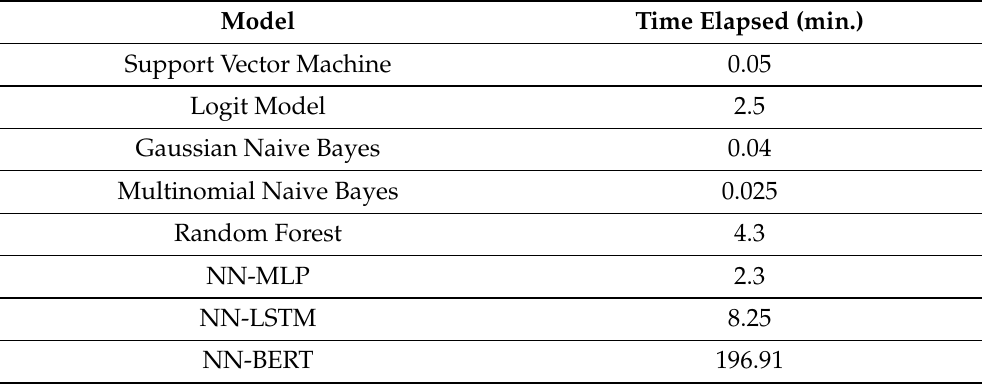
Table 6. Training times per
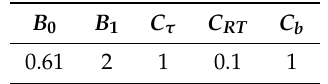
Table 2. Kelvin–Helmholtz Rayleigh–Taylor (KHRT) breakup model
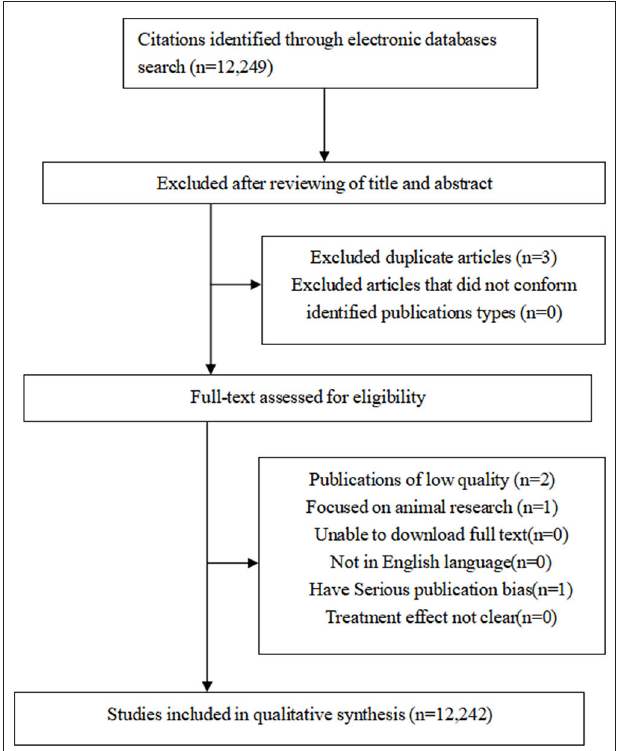
FIGURE 1 | Flow chart of selection processes for eligible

EXERCISE BRIEF.
In the material, find each line with the word "Table" and list it.

ANSWER FOR THE TASK.
Table 6. Training times per
Table 2. Kelvin–Helmholtz Rayleigh–Taylor (KHRT) breakup model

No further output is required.